I’m not a reflective person by nature, but Thanksgivings invariably cause me to ponder why I’ve been so very lucky throughout my life. I’m clearly not deserving of consistent good fortunes due to any of my efforts, so the “why” is a mystery escaping explanation.
Often I preface references involving “outside forces” with a proclamation of unbelief in them. Yet so much goes on to my benefit I’m beginning to feel two-faced and I most definitely don’t want to have to shave both of them every morning.
Thanksgiving challenges people to count their blessings, hence the name. Mine are so ridiculously numerous it’s truly sobering — even embarrassing — to contemplate.
Good grief my agnostic, analytical mind has no idea where “blessings” even come from and yet I’ve been bombarded with them all of my life. For lack of a better metaphor, I’ve been playing a perpetual Vegas poker tournament and have never held a losing hand. Past weird.
I don’t want my head to explode forcing huge possibilities into such a tiny space. So for the moment I’m be content to admit ignorance and humbly enjoy the ride.
One of recent benefits has been celebrating Thanksgivings at the beach. Tourists are gone, and this year even fishing is curtailed because the Emerald Isle Pier is being remodeled.
The parking area and walk-through accesses are roped off so we’re secluded within our little tin can near the surf. Most of my ghosts happen to live up and down Bogue Banks so when I’m there they don’t have to travel far to “visit.”
Ann and I will sit on the deck with a glass of wine. She’ll slip in a beach music CD, flip on the outside speaker and I’ll uncork memories and call the meeting to order.
I don’t want to give the impression of being someone prone to hallucinations, but I have vivid recall and imagination and have little problem drawing dear departed friends and acquaintances into view.
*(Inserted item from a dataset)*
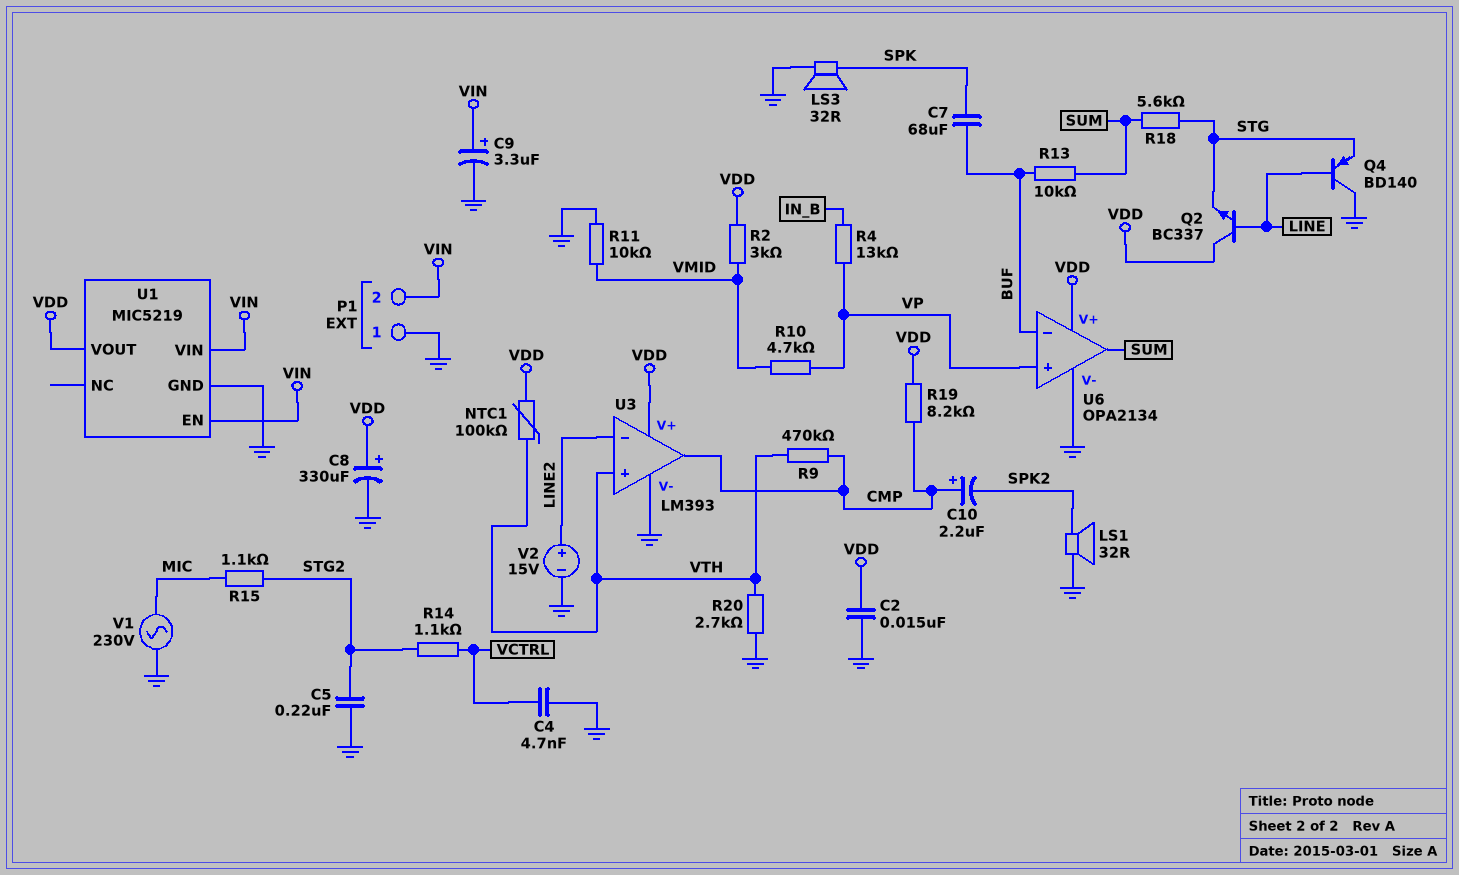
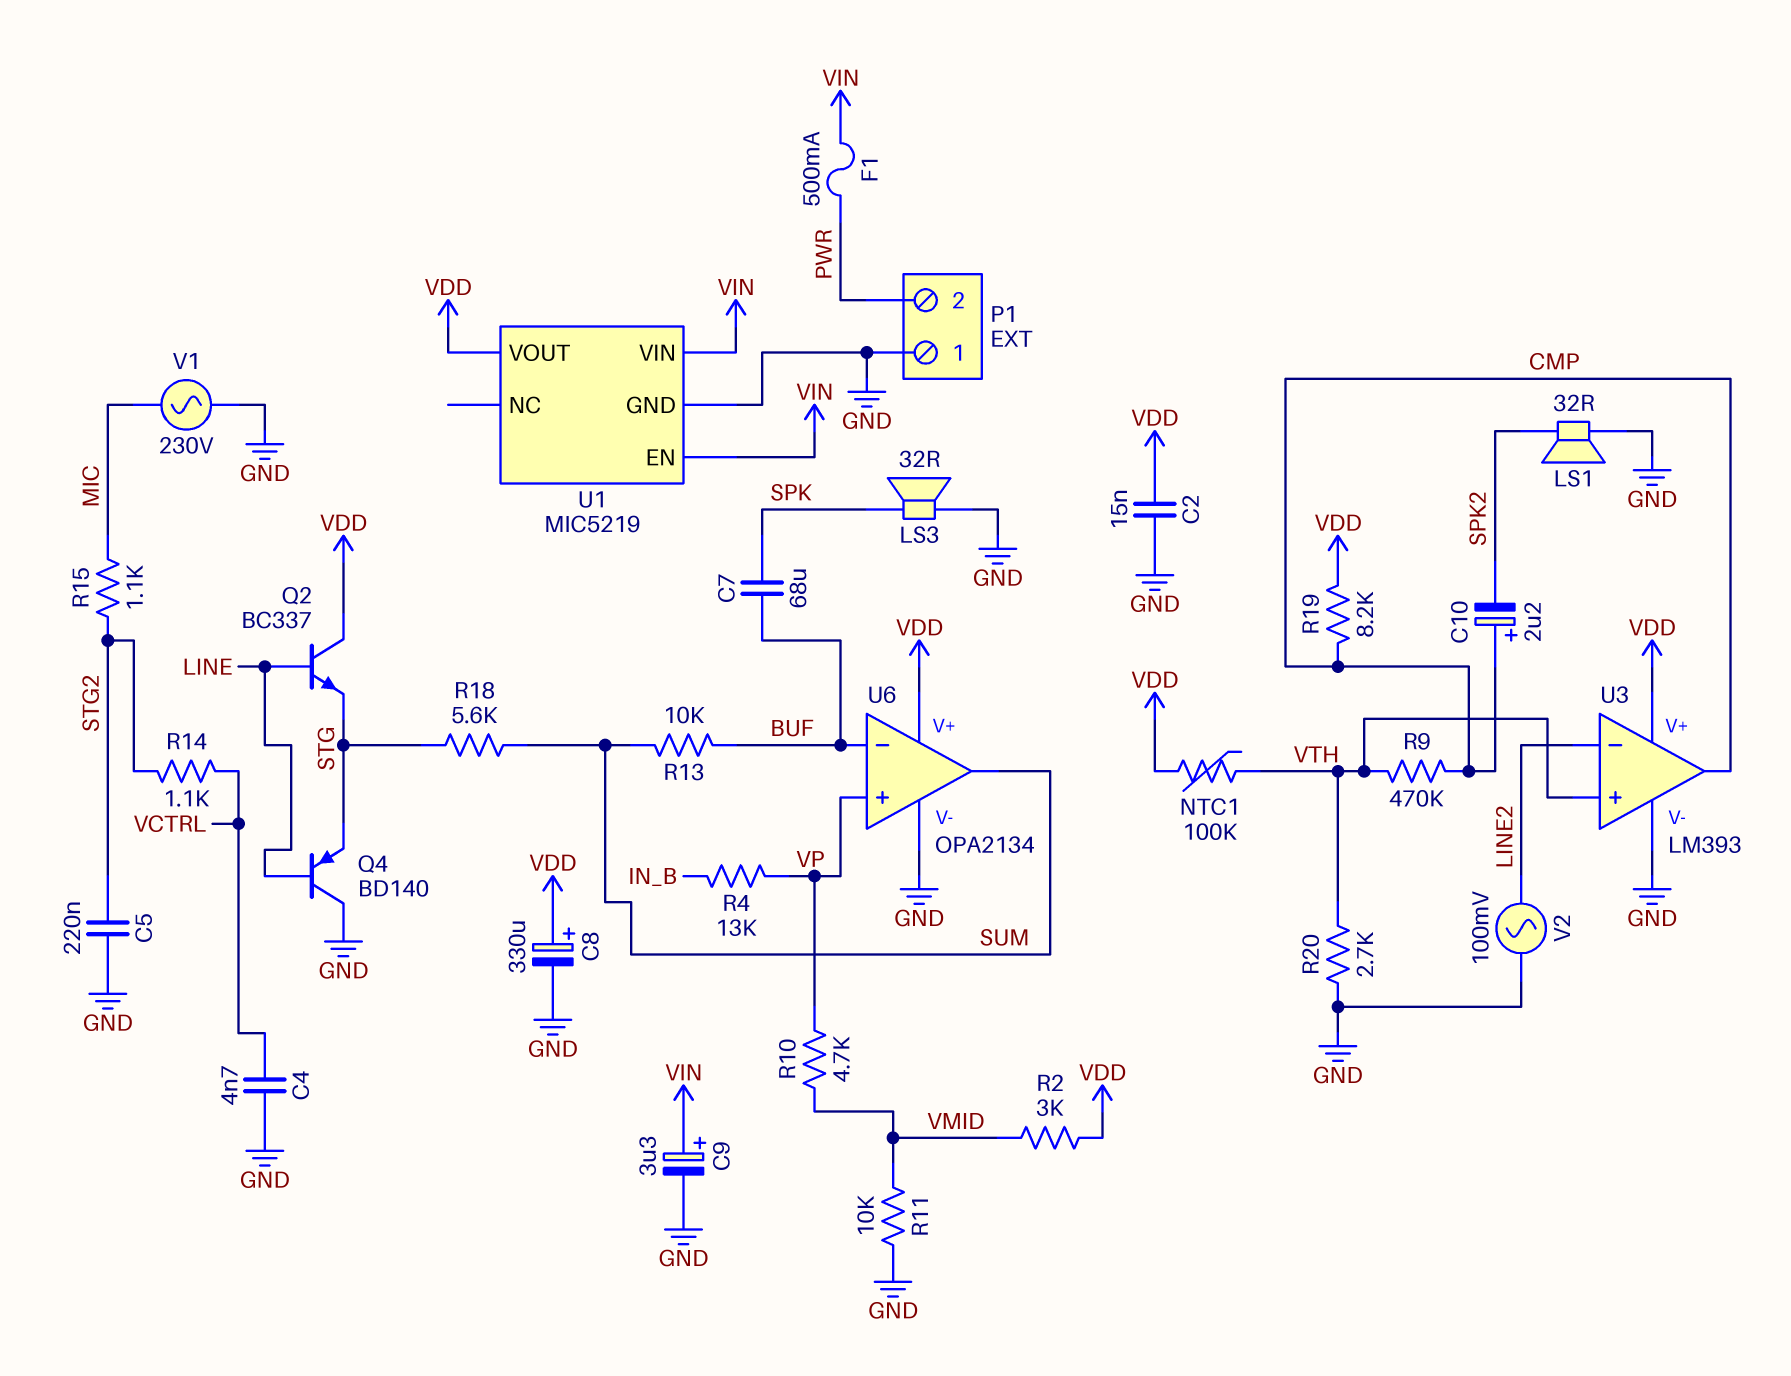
F1: none -> 500mA (PWR, VIN)
P1 pin 2: VIN -> PWR
V2: 15V (plus LINE2, minus GND) -> AC 100mV (GND, LINE2)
Our deck is small but my ethereal crowd has no problem finding room.
Of course Kelton, Ronnie, Royce, Earl, Tommy, Beth, Bobby and Becky are the first to show up. Also people I got close to through their music gather like old friends although I don’t think I personally met any of them.
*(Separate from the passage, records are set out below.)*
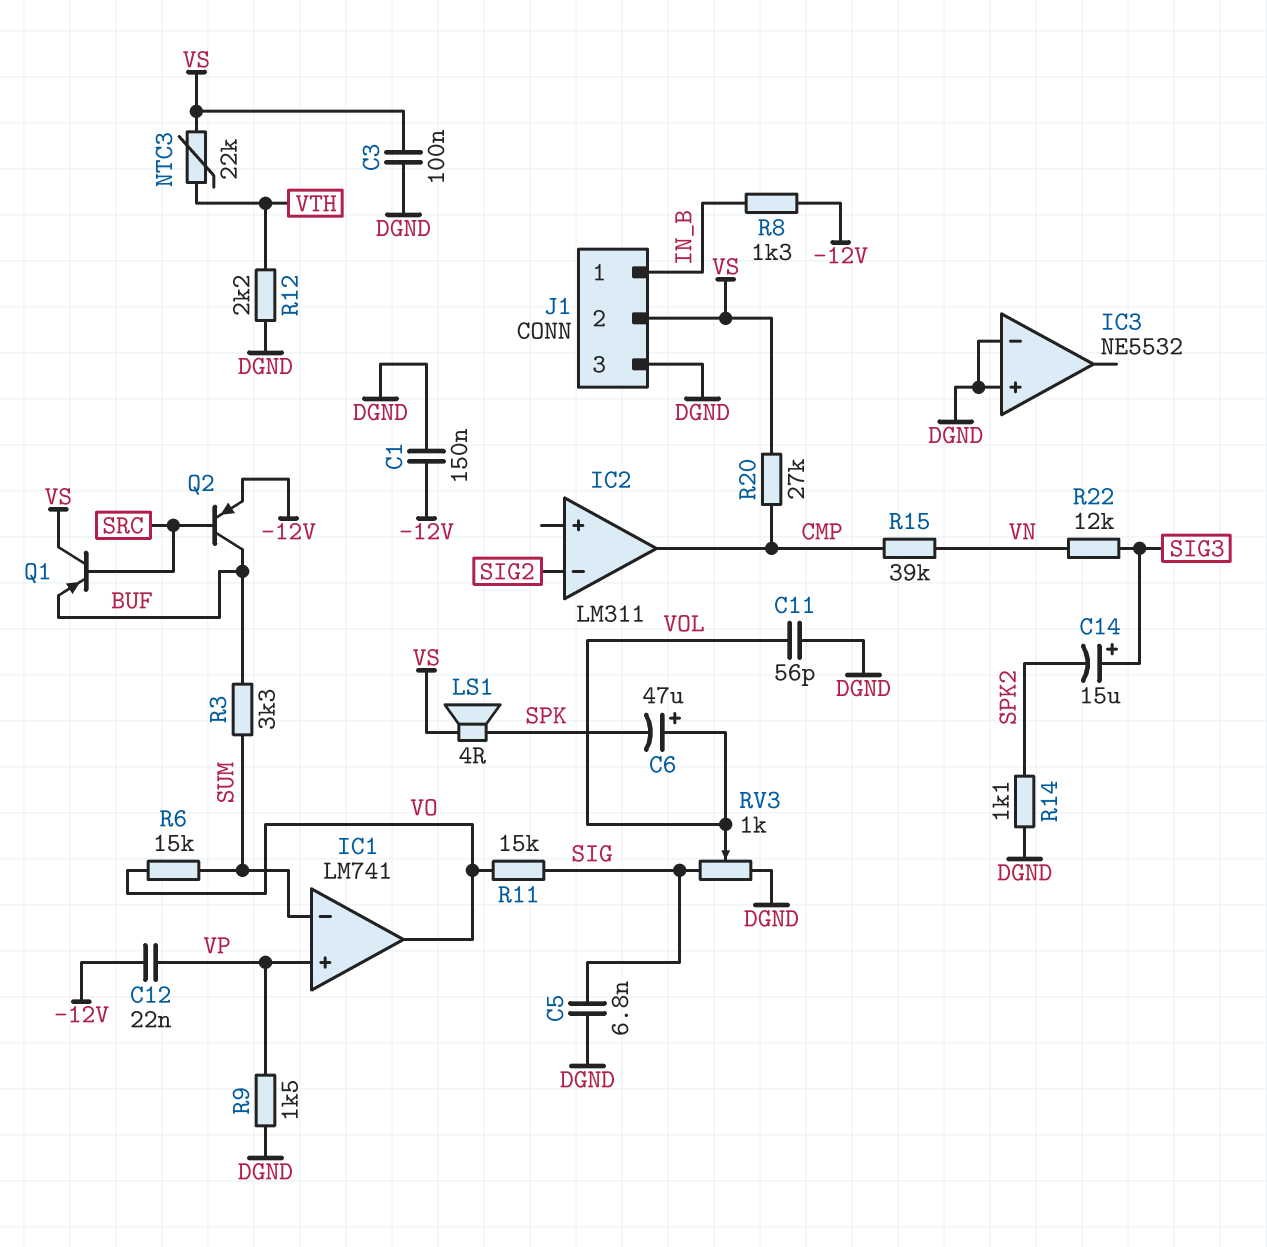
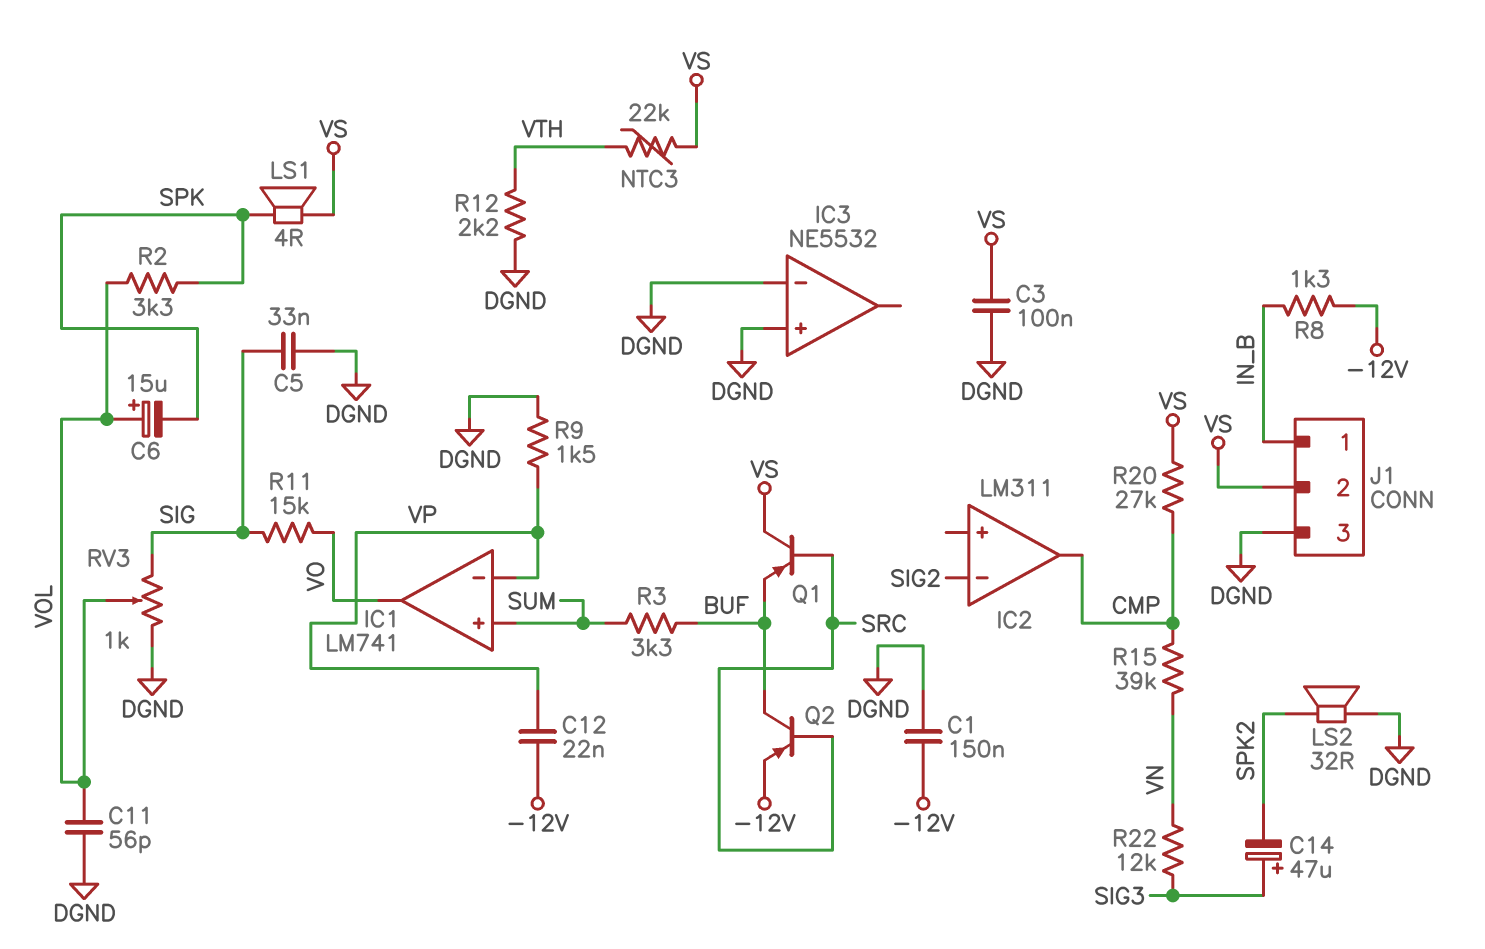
C5: 6.8nF (DGND, SIG) -> 33nF (DGND, SIG)
C6: 47uF (plus VOL, minus SPK) -> 15uF (plus VOL, minus SPK)
C14: 15uF (plus SIG3, minus SPK2) -> 47uF (plus SIG3, minus SPK2)
IC1 pin in+: VP -> SUM
IC1 pin in-: SUM -> VP
LS2: none -> speaker 32R (DGND, SPK2)
R2: none -> 3.3k (SPK, VOL)
R6: 15k (SUM, VO) -> none
R14: 1.1k (DGND, SPK2) -> none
Of the bunch, I’m by far the luckiest. Jackie Wilson was taken by a stroke, Marvin Gaye shot by his father. Sam Cooke’s girlfriend shot him in a motel parking lot. Otis Redding went down in an airliner crash very close to a “dock on the bay.”
Percy Sledge died last year. We were lucky enough to have seen him at the Mad Boar not many years ago. Big Joe Turner is always welcome anytime — morning, noon or night. Billy Ward will show up in the purple dusk of twilight time.
Ann and I will sip wine, listen to the surf mixed with “our” music and chat about good times past and future. At the beach, memories and waves crashing blend to make any meal a feast.
Dinner could be Pepsi and Nabs and that would be fine. Hey, there’s an idea for next year!